> _TASK_:
Could you resume the essay about finding a distinct voice for footballer profiles, carrying it on from its final sentence?
-- EXCERPT PROVIDED follows --
Last Friday, the second in my series of profiles-with-stylish-footballers came out. This time, it was me profiling Joachim Andersen — Crystal Palace’s big handsome beefcake of a centre-half.
We spoke almost nothing about football. He hates talking about football and, given my day job, talking about football until my jaw aches, I was happy to oblige.
Instead we talked about “lifestyle” — something he has a very nice one of. We spoke about getting dressed up for dinner, brands he liked, his ideal level of famousness, with him admitting that (on his way to living what might just be the perfect life) he has had some “helping hands” (the handsome middle class son from a handsome middle class suburb with a father who is a serial entrepreneur and, in Joachim’s words, “like me, but less handsome”) as well as the fact him and a bunch of the more discerning Palace players have a Whatsapp group about coffee called ‘Coffee Talk’.
Anyway, the piece came out pretty nicely I think and was warmly received by the club’s fans and interested-in-the-words-of-large-blonde-men neutrals. I was happy. He was happy. We’re all happy.
But what I was most interested in was creating a voice in the piece that felt distinct. Joachim’s own voice is as you’d expect — deep, resonant, dryly humorous in that Scandi way where sometimes you’re not sure if they’re mad at you — but it wasn’t the voice I wanted for the piece.
When approaching a piece like this — talking to a famous person about subjects which many would consider superficial at best — I like to work out their energy, and have that shine through the words. That doesn’t mean it is a perfect reflection of the person — I’m usually only with the subject for a couple hours and you can’t know anyone in that time, and can we ever really know anyone? — but a reflection of the energy I felt around them.
Let me show you what I mean.
Joachim’s energy is level, calm, with a crinkly-eyed smile quality, but quiet. The voice I took for the piece upped the intensity, upping the energy, making it even a little silly in places. I wanted to reflect the lack of self-seriousness Joachim cultivated, even as his facade was icy cool. His interests were folly, not introspection, and so the voice followed suit: I followed that folly and had a lovely time with it, throwing colour at the walls, and getting liberal with my use of parentheses with excitement, adding breathless asides to reflect my interpretation of the world he was parcelling out to me. I was happy when I met Joa and he seemed happy, too, so the piece had to be jolly in turn. It was a voice that wasn’t his nor even mine, but what happened when I tried to blend the two with the energy that joined us in the room(s) we shared.
The previous piece in the series — with Spurs winger Brennan Johnson — was quite different in tone. The piece was more structured, more dramatic. I met Brennan in a malaise of my own: It was mid-February and dreary. I cycled to the shoot on the cold afternoon of a drizzly Valentine’s Day and Brennan, deep into a difficult first season with a new club, was warm, friendly, but ultimately a little pensive, maybe even maudlin. The piece reflected our combination of moods. How could it not? He struck me as a man who was often given to brooding after a match, when the high anxiety of a game stops suddenly and he is left with the wreckage to pick through on his own. This quality was felt in the room as we spoke after the shoot, his energy lowered, maybe a little tiredness creeping in. We looked back. We got nostalgic. The voice I chose in the piece had that in mind: He was looking for something, and so was the piece. ‘Perspective’ was what I called it. The voice — and the piece — was hopeful and understanding (I think, anyway) and I felt that was the energy we shared together.
Joachim seemed to be searching for nothing. He had everything he wanted. The piece reflected that. Brennan did not. So I reflected that, too.
-- EXCERPT PROVIDED concluded --
-- DATA TO EXAMINE follows --
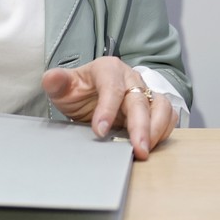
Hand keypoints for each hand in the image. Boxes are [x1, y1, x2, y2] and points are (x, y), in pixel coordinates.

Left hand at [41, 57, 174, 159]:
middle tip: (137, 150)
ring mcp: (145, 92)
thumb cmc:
-- DATA TO EXAMINE concluded --
-- DATA TO EXAMINE follows --
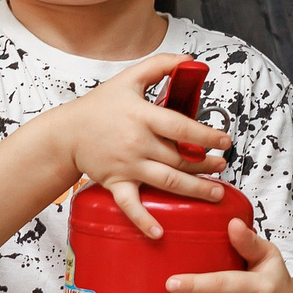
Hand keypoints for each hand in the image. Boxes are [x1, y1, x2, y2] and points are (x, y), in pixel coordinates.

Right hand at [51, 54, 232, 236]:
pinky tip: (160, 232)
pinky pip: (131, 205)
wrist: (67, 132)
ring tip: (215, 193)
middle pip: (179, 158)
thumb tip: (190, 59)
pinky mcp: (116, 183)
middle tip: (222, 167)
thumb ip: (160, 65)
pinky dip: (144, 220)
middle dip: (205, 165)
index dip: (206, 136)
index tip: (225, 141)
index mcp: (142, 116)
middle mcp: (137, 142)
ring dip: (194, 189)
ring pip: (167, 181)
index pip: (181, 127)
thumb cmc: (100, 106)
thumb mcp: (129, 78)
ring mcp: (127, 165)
-- DATA TO EXAMINE concluded --
> _EXERCISE RESULT_:
Here’s a brief break: Want to ask me a question about writing, storytelling, or something else? Just reply to this email. I’ll probably make it into an upcoming newsletter.
Anyway, back to it.
I think of it like how actors love to wax lyrical about the magic of theatre. What makes it special, they say, is the way the words and the staging are the same and yet every performance is different. What happens to you on the way to the theatre is as important to characterisation that night as anything “a director” might point you towards.
There’s a school of thought that you shouldn’t bring yourself into your writing. That style is getting yourself out of the way of the words, rather than finding yourself through them. I’m sure there are cases when that is true — I don’t care how shitty a courtroom reporter’s day was, sorry — but so much of profile writing is about empathy for a person you have never met before, and will likely never meet again.
Wright Thompson — my guy — has written about how he approaches profiles. I’ve quoted it here before, so I’ll paraphrase: He enters every profile trying to work out their common ground. With Michael Jordan, he found an icon at an impasse, aged 50 and still mourning his father, just as Wright — though younger, and an icon to me at least — was, too. How could what he wrote not be a story of sons and their fathers’ shadow?
What I’m writing is usually… Not that deep. But often I’ll work with newer writers on understanding their unique place in the words they commit to Google Docs.
I never studied writing, but I learned the hard way — writing a load of terrible shit until it got less terrible, a metric I quantified by the amount of comments [God, remember comment sections?] saying things like ‘This cunt is a cunt’ and ‘This is, I guess, one of the better structured Year 7 essays I’ve ever read’ — until writing became something like fun.
It became fun because I was understanding myself through it. Didion’s “'I write entirely to find out what I'm thinking, what I'm looking at, what I see and what it means. What I want and what I fear” feels a little too lofty, but I found my voice through the voice of others.
When I started writing, I was a fucking clepto. I was terrified I had no interesting opinions or life experiences and would be doomed to writing product copy for white T-shirts made by children and sold to the dumbest adults in the world and so, I stole.
It’s what every writer does at the beginning, or if not, they should do:
You write. It’s bad. So you read and read and read. And you take a little of that voice, a little of that one and this one. And it’s still bad but… Less so. You feel like you’re getting somewhere. You keep stealing, keep reading, keep writing, adding more and more voices to the unholy gumbo on the page until, one day. Well, it’s still bad but you like it. Liking it is important. If you’re beating yourself up, you need to go get a breather — pop to the shops, drink a Diet Coke, circle the block — and come again. As soon as you start to read your work out loud – like, actually out loud, with your actual voice — you start to understand which words feel like yours, and which ones definitely do not. Now you’re ready to begin.
Once you understand your voice well enough, you can refract it through others. You can have each new experience colour your writing. Your voice can bend and twist and stretch. It won’t break if you keep reading it out loud, making sure that it still feels — even just a little bit — like you.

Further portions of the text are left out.